About Up in the Air
With aviation innovations groundside arriving faster than ever, passengers traveling from major airports are finding life increasingly easier. From self-check-ins to portered baggage drops to quicker and more efficient body scans, the industry has advanced more in the past five years than in the 20 that preceded.
Once the boarding process is completed though, there is a stark contrast. A glance into most economy cabins will reveal a landscape largely unchanged from the inception of the now-ubiquitous Boeing 747. Why is it that the airborne passenger experience is so underdeveloped? Numerous restraints, both financial and logistical have, in the past, prevented airlines from achieving their in-air vision.
In this new stream of FTE, ‘Up in the Air’, we will provide coverage to an area of the air travel experience that is beginning to catch up to its groundside equivalent. Our regular news and features will keep you up to date with all of the movements within the industry as we work towards the Future Travel Experience 2013 conference, 4-6 September at the Mandalay Bay Hotel, Las Vegas.
Changing landscape
A recently published study by American business magazine Forbes has announced that, despite widely maligned prices and countless additional charges, airlines are still not in a desirable financial position. In fact the average profit for US airlines is $0.21 per passenger – a margin of just 0.1%.

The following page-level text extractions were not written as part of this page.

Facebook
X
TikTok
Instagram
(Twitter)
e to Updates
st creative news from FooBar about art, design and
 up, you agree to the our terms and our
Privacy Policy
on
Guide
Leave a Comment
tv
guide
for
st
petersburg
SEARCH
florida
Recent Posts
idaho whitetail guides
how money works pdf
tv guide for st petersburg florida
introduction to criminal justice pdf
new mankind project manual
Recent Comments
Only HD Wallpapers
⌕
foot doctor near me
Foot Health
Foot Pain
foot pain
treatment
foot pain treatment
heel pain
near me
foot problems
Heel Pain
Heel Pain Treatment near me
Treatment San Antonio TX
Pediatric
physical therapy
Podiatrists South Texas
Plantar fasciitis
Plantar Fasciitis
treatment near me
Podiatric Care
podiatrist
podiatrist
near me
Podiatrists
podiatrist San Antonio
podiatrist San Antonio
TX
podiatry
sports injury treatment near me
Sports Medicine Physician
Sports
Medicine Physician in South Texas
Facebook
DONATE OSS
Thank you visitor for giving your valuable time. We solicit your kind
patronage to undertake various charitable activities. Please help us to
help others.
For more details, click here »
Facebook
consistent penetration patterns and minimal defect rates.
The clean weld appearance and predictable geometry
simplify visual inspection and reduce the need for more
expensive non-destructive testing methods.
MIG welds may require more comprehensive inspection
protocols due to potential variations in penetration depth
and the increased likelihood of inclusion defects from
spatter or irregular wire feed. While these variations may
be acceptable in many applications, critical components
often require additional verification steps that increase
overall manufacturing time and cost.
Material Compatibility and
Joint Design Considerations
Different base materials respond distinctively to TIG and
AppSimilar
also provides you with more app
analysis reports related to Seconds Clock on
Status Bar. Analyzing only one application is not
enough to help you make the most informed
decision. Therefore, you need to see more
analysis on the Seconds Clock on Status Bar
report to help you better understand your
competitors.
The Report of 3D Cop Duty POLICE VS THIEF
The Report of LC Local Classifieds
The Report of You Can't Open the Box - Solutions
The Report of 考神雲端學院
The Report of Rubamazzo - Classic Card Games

The question has arisen; how are airlines to make their business more profitable? With consumers unwilling to pay any more for a standard economy ticket, one option stands out – make the more lucrative business and first class tickets more desirable.
There has been a noticeable recent trend from airlines improving, overhauling and reworking their luxury travel experiences. In the past month alone seven airlines from all corners of the world have announced upgrades to their business or first class cabins, from a simple cheeseboard selection onboard Japan Airlines to Lufthansa’s completely ergonomically redesigned first class cabin.
Possibilities
Teague is a global industry design consultancy based in the United States. For more than 50 years it has worked exclusively for Boeing, developing generation after generation of passenger cabin. One of its most recent creations, the first class cabin upon the Boeing 787 Dreamliner, has been hailed as the world’s best – but where does it go from there?
“I think there will certainly be a demand for ‘super-luxe’ travel. I think flying luxury in the future could be like a cruise. If a select few hundred-thousand are willing to pay for space travel, why not an experience like that?” says Timothy Miller, Senior Design Strategist at Teague. “Maybe you fly from New York to Los Angeles and that’s a holiday experience in itself.”
Miller believes this is a key part of Teague’s ideology for the future, “The next leap for luxury travel could well not even be about a big technological breakthrough. It might be about tailoring the experience to the passenger. We don’t know what technology will be available in ten years from now, but aircraft being bought right now have to be able to accommodate them.
“Connection and integration with information is key – right across the board. All the way from information on the ground, to the information that flight attendants to have to the information that the passenger has in their hand. It needs to be seamless. From the car they drove to the airport to the check-in at the airport it can’t stop there. It should carry on to the flight. Perhaps instead of just lining the walls of the cabin with LEDs we have display panels. Technology right now is too disconnected – why do passengers who are so well connected in their personal lives tolerate this?”
Realistic aims
Airbus has been Boeing’s main rival in the aircraft construction world for the past 40 years. Two years ago it unveiled their plan for 2050, dubbed ‘Future by Airbus’, and have been slowly working towards it since. A highly conceptual project, a video was released by Airbus showing off many of the features it expects to be a part of the every-day future flight experience, ranging from a bionic cabin roof membrane to morphing seats. Miller believes that the luxuries of the everyday traveller in the future will not be a revolution so much as a regression, “We want to bring back what it used to mean to fly, we want to bring back the humanity of it. There’s so much magic to flight, it’s such an amazing piece of engineering, that we need to find ways to celebrate that part of it.
“You have so many people who find flying laborious as it is a regularity for them, mixed with customers who have never flown before. We need to reinvent what flying should be. I think most passengers, in a way, are just looking for equality. They want comfort which is at least comparable to other forms of transport. Subtle redesigns will be essential. Air New Zealand, for example, is completely rethinking what it does with seating and layout. There hadn’t been an innovation like that at Economy level for a long, long time. Porter of North America is also making good effort to change low cost travel comfort.”
Money is, of course, a factor when discussing upgrades that would affect entire fleets of commercial aircraft. “There has been a trend of implementing upgrades within the first, business and premium economy classes,” Miller explains, “That is because, typically, that is where airlines find the financial space to spend. However, nowadays the best-received airlines tend to be the innovators. It is the services and the clean simplicity of their economy class which can prove the decisive factor. There is just simply not always room for innovation”. Teague themselves have said in the past that a risk averse culture leads to decisions based on known entities. The aforementioned incredibly thin profit margins mean that a decision as difficult as a redesign or technical innovation within the cabins is often forced to go unmade.
Sustainability
Teague’s exclusive contract and involvement with Boeing plays a part, too. Can the cabin of the future make more financial sense than the current generation as well? “We at Teague want a special flight experience regardless of duration or class,” says Miller, “We’re designing to give airlines the ability to meet the demands of providing that. If we don’t, a whole generation of passengers could miss out. Aircraft have a lifespan of some 30 years – that same plane must provide an income to airlines. The interiors must enable them to do that.”